Le temps ne ménage pas sa peine à travers le labeur des hommes.
Entends-tu le minuscule grésillement du sable fin qui tombe dans le sablier à l’instant renversé ?
Un désert miniature tient dans la main. Je renverse le désert plusieurs fois par jour, comme si le temps devenait réversible.
Le sablier magique remonte la pente douce du temps glissant.
Chaque grain de sable figure un événement, un visage, une rencontre, un silence, un cri, une chute, un accident, une joie, une stupeur.
Sable de couleur, mélange de blondeur, de rose et de bleu, de blanc cristallin.
Ta vie toute entière s’étale sous la patience du soleil, à l’image d’une peinture éphémère.
Une fois l’œuvre de grâce achevée, tu t’empresses d’emmêler les pigments, tu effaces la belle ordonnance qui retourne au chaos du sablier multicolore.
Ainsi tu mènes deux vies catallèles qui se relaient à plaisir.

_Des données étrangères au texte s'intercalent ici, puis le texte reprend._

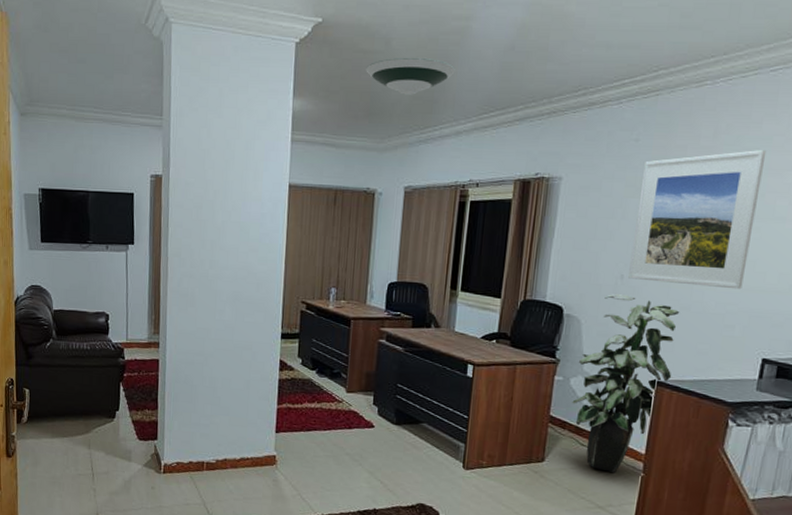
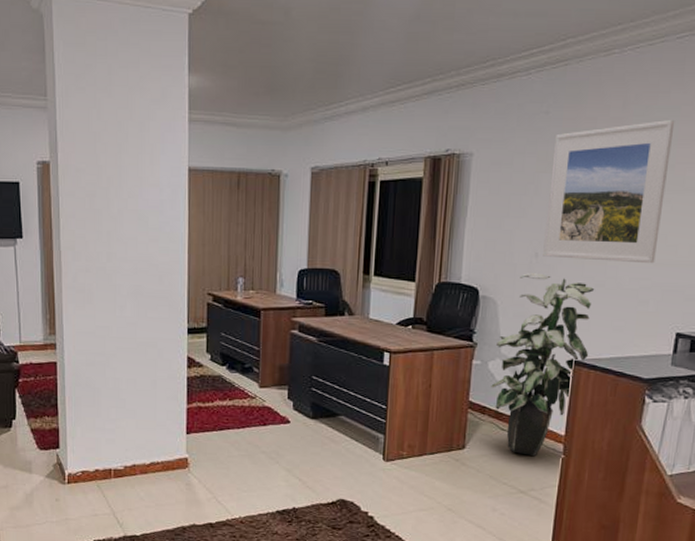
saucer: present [366,57,455,95] -> none [265,28,359,69]

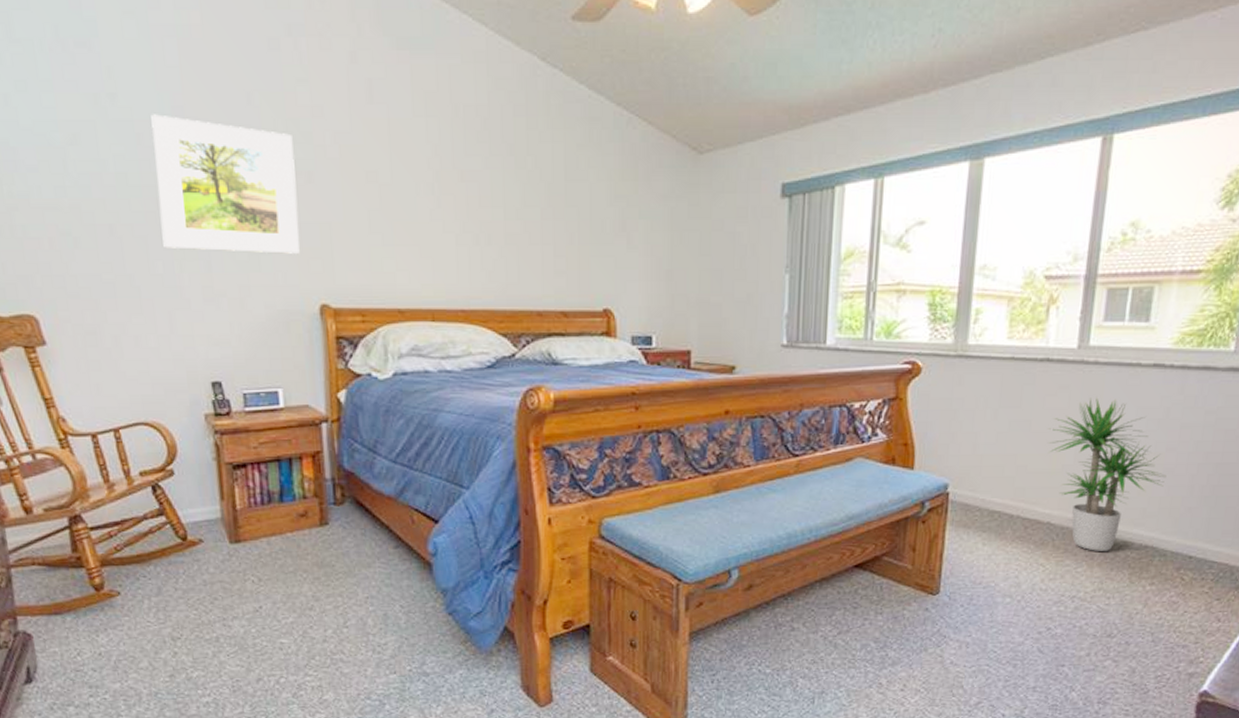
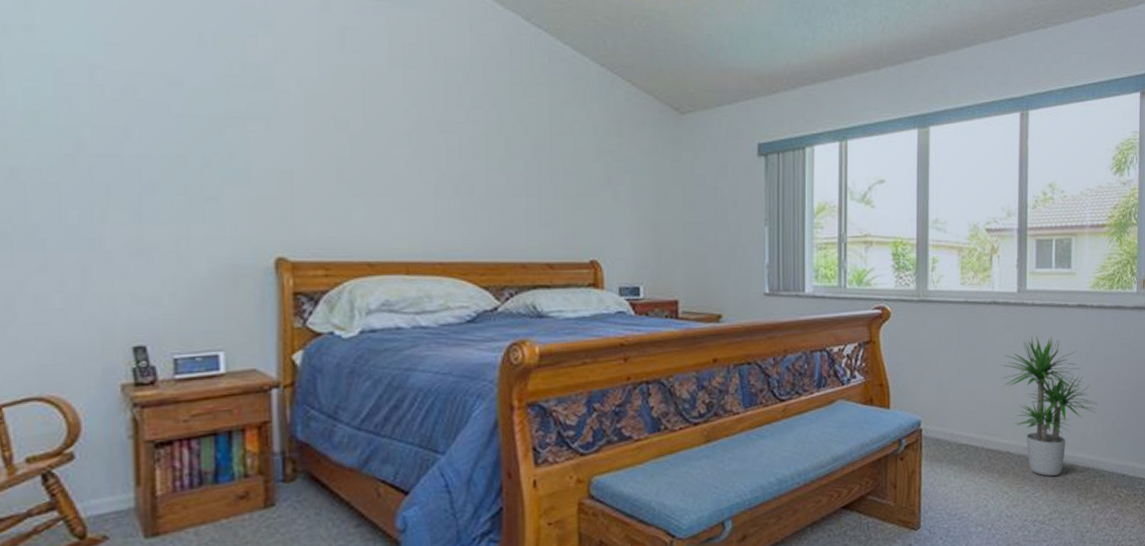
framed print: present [151,114,300,254] -> none [76,50,254,203]

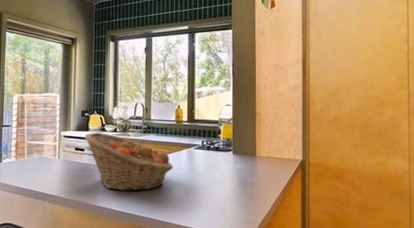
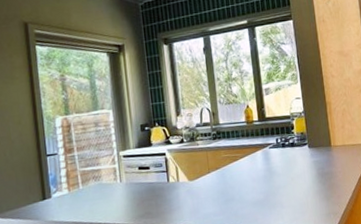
fruit basket: present [84,132,174,191] -> none [147,145,250,206]

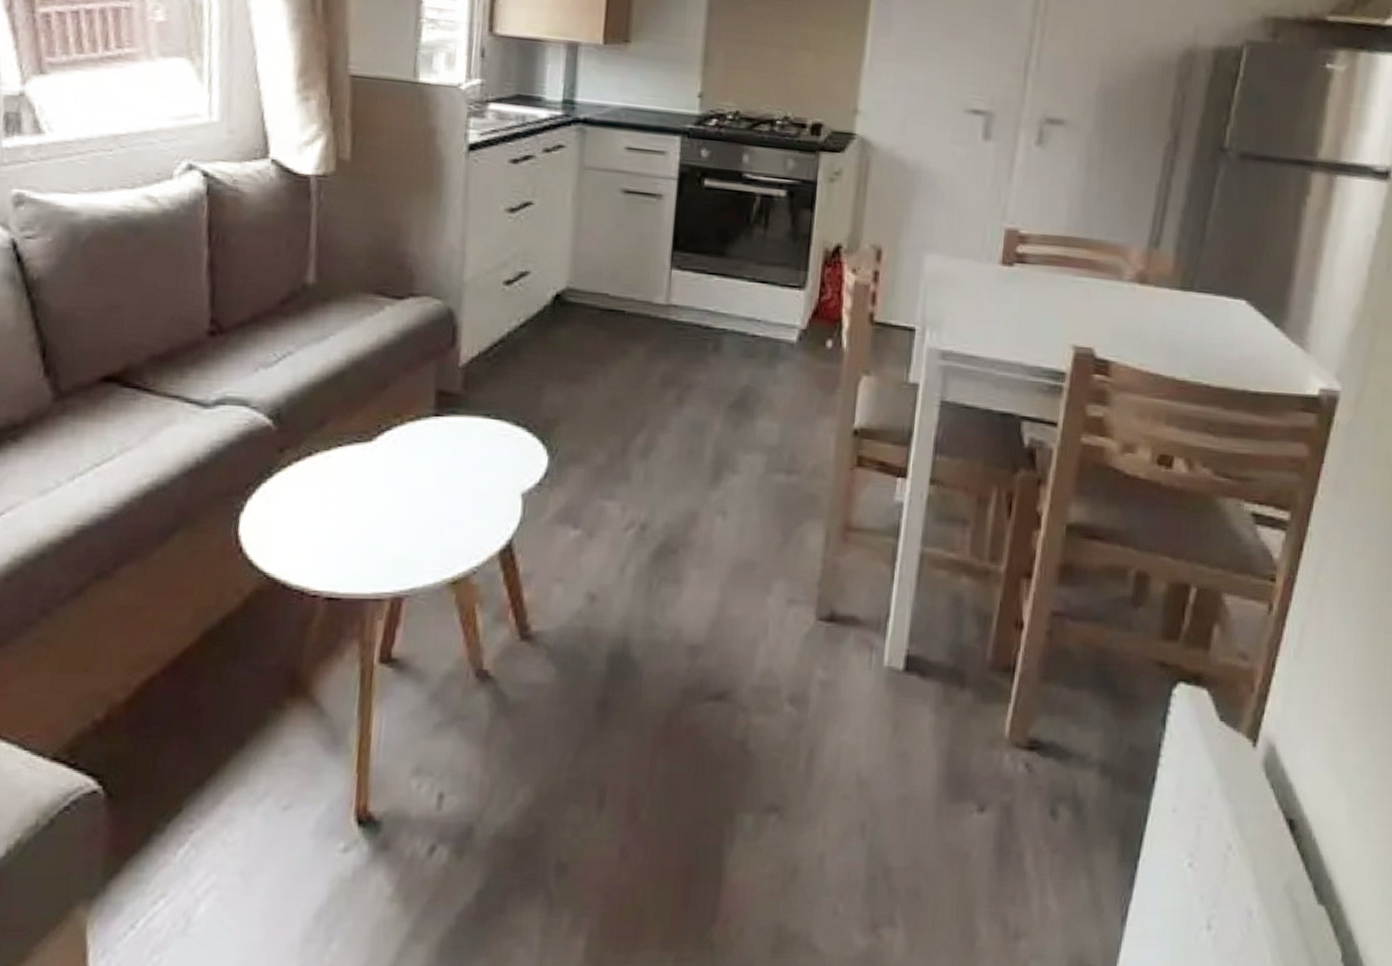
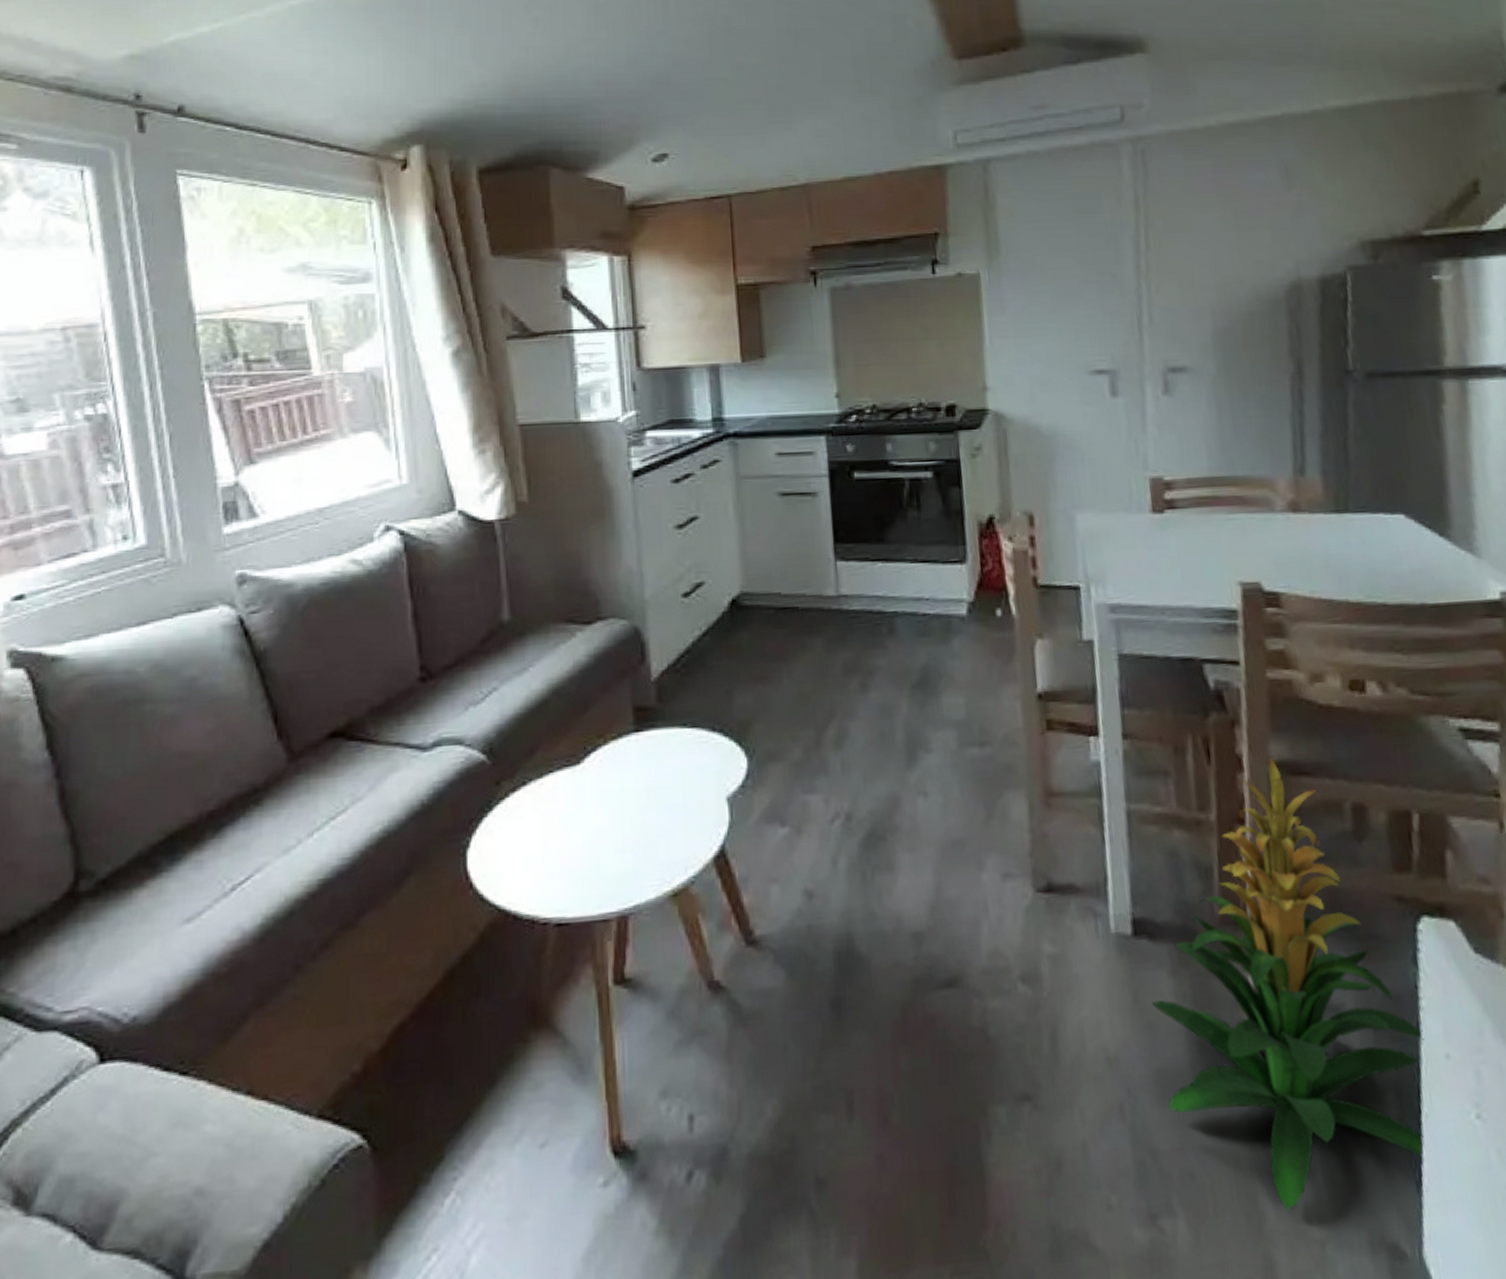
indoor plant: none [907,518,1157,931] -> present [1151,757,1424,1211]

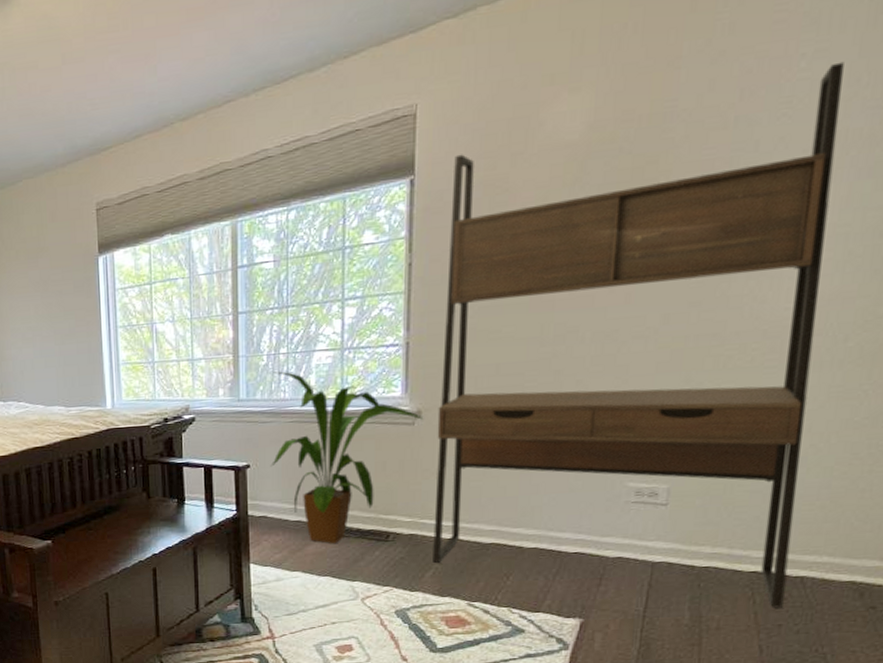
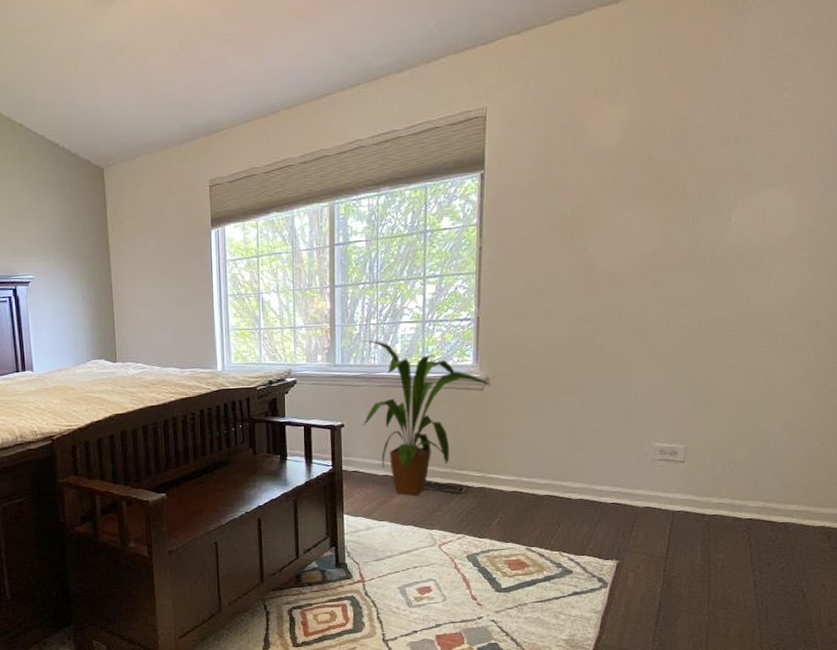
desk: present [433,61,844,608] -> none [498,95,816,549]

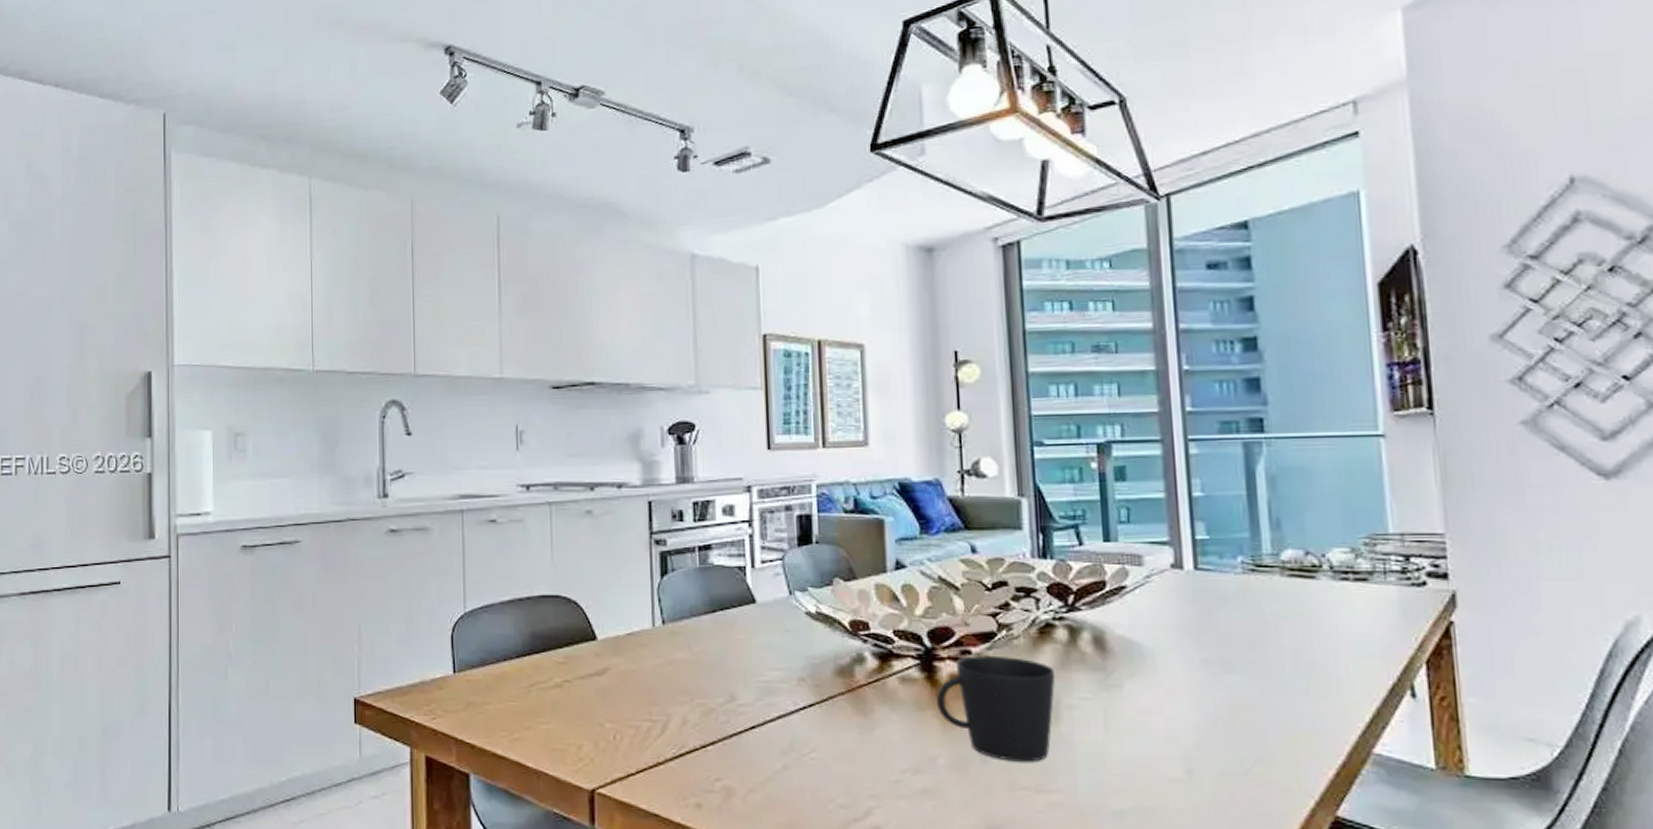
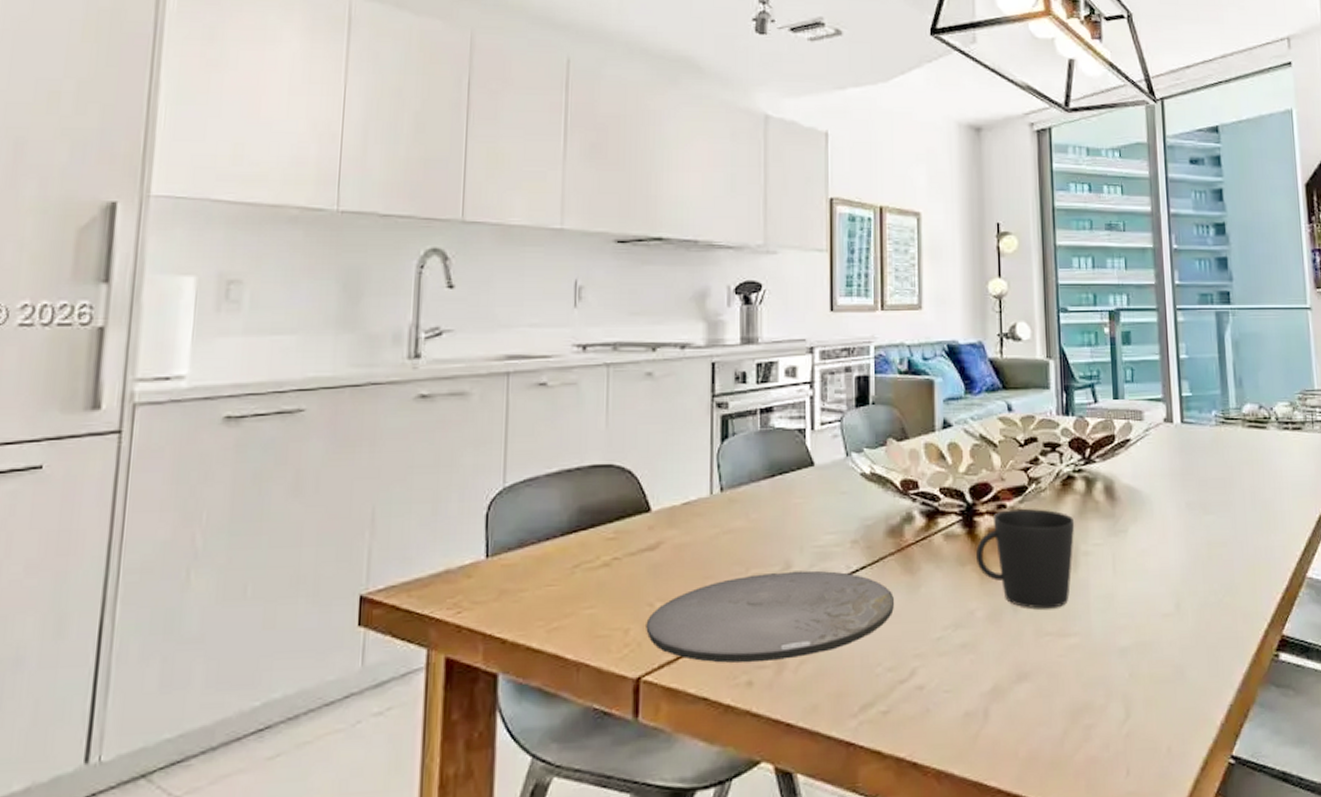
plate: none [597,704,847,787] -> present [646,570,895,663]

Tantôt c’est le sablier et son chaos qui prennent le dessus, chaos filtré qui en passe par le goulot d’étranglement de ta mémoire agile, tantôt tu ordonnes une fois encore les pigments pour ensuite, doucement, les rendre à leur chaos.
D’un regard, tu sépares les bons grains de l’ivresse.
Dociles, les grains de sable se laissent faire sous ton regard magnétique.
L’ivresse bue, entrevue, tu la laisses à qui a besoin de se griser de grands mots, de grandes phrases dans la geste futile de ses actes passés, présent et à venir.